AIM => Set out the difference lines from every entry below as one numbered list, omitting any blank lines and leaving out the pictures.

INPUT RECORDS =>

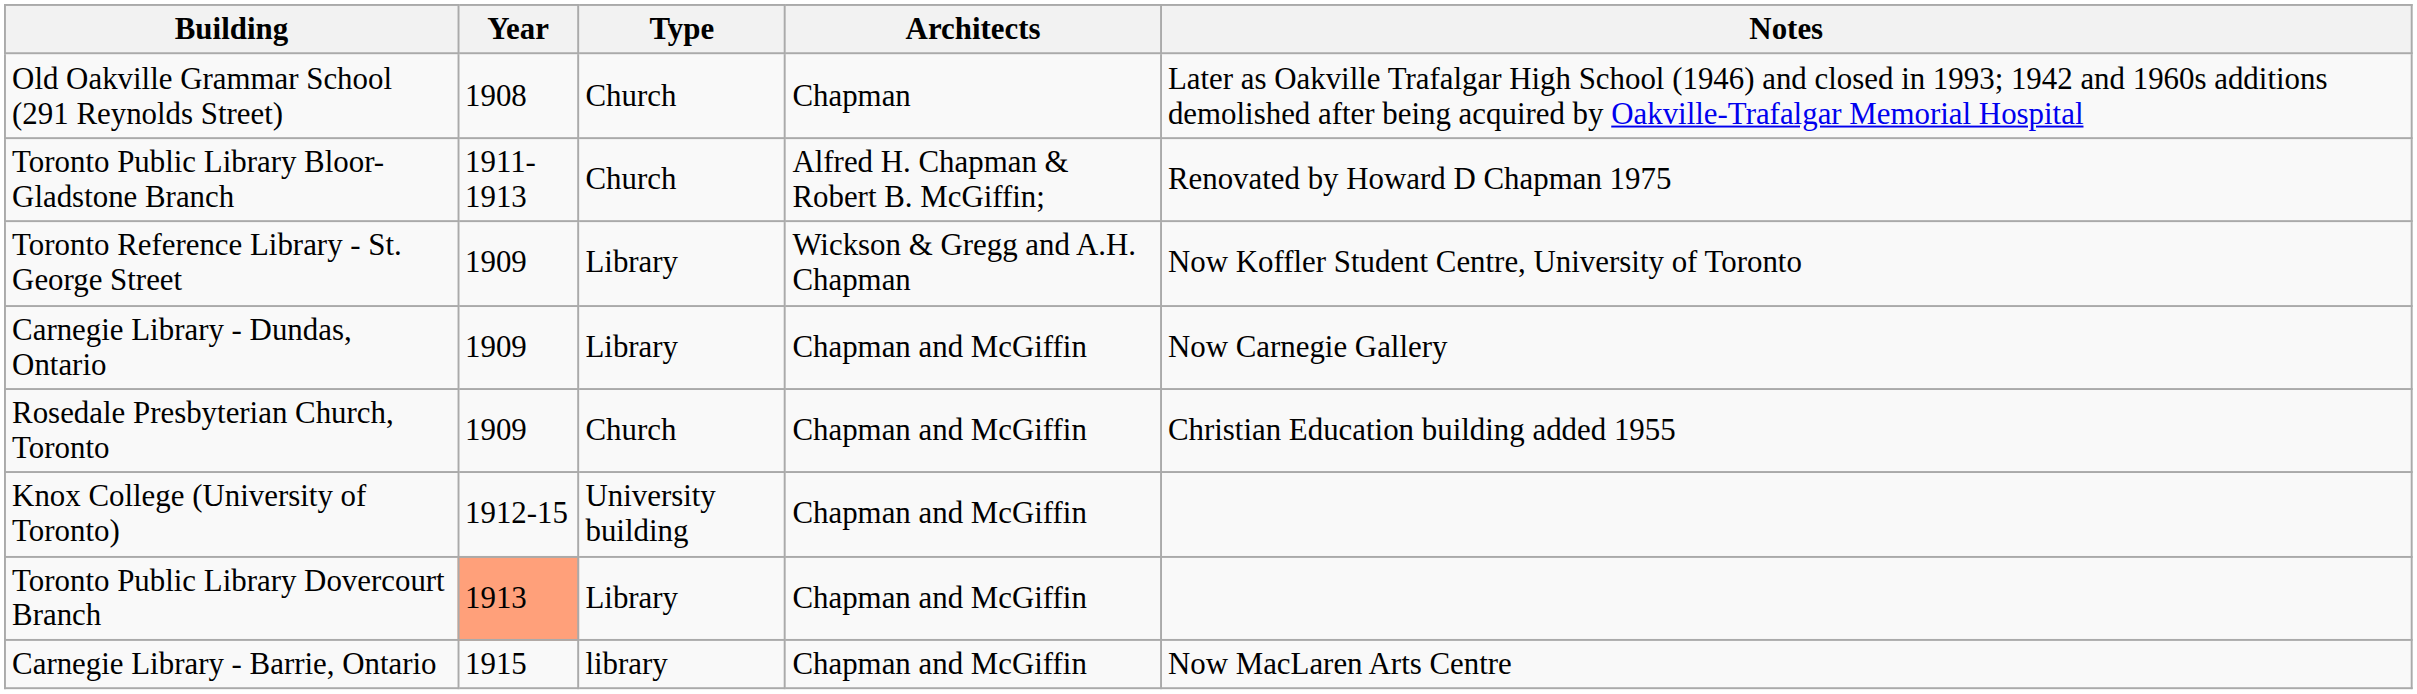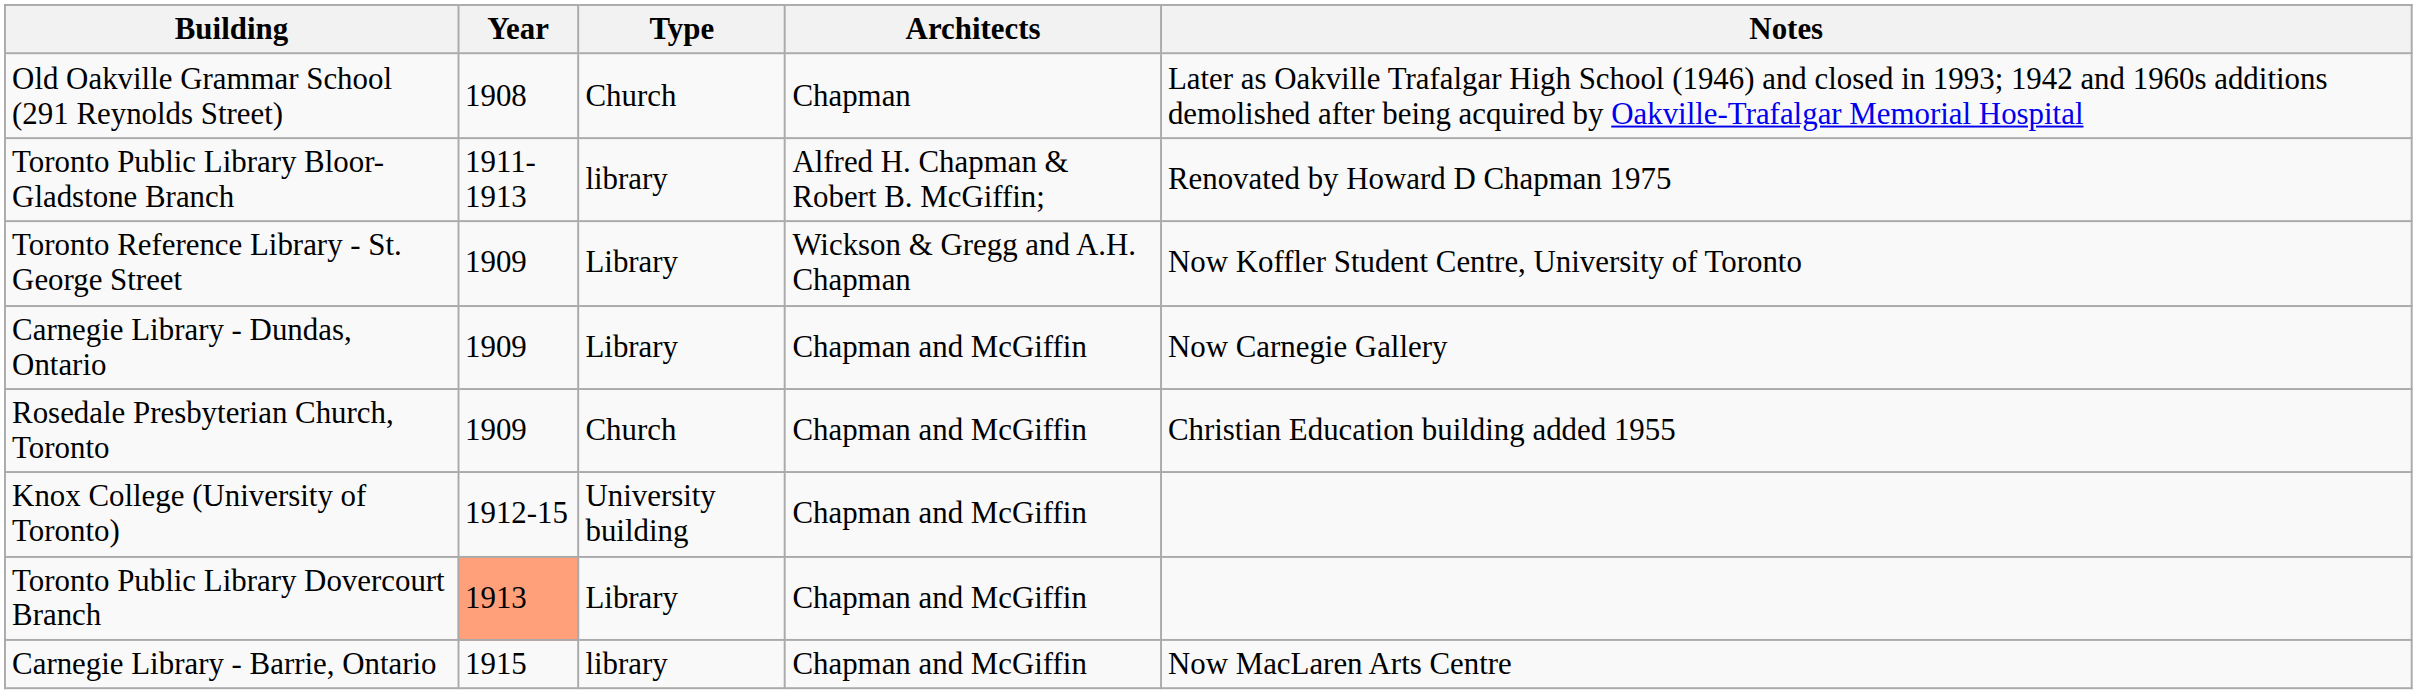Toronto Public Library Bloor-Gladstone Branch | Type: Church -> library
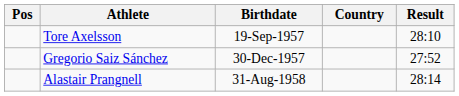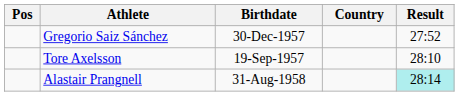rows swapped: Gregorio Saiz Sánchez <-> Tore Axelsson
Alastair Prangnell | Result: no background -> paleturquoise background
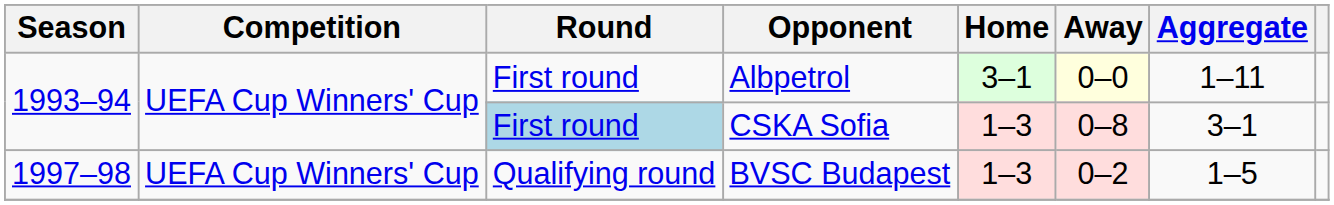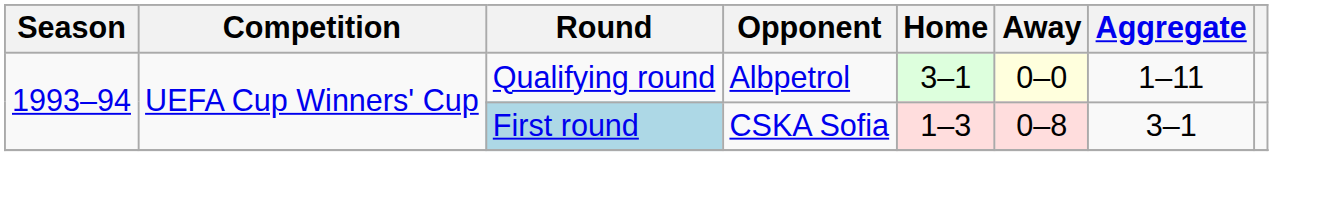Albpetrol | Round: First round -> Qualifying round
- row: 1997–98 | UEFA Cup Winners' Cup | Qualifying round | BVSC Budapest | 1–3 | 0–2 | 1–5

OUTPUT OF THE EXERCISE =>
1. Toronto Public Library Bloor-Gladstone Branch | Type: Church -> library
2. rows swapped: Gregorio Saiz Sánchez <-> Tore Axelsson
3. Alastair Prangnell | Result: no background -> paleturquoise background
4. Albpetrol | Round: First round -> Qualifying round
5. - row: 1997–98 | UEFA Cup Winners' Cup | Qualifying round | BVSC Budapest | 1–3 | 0–2 | 1–5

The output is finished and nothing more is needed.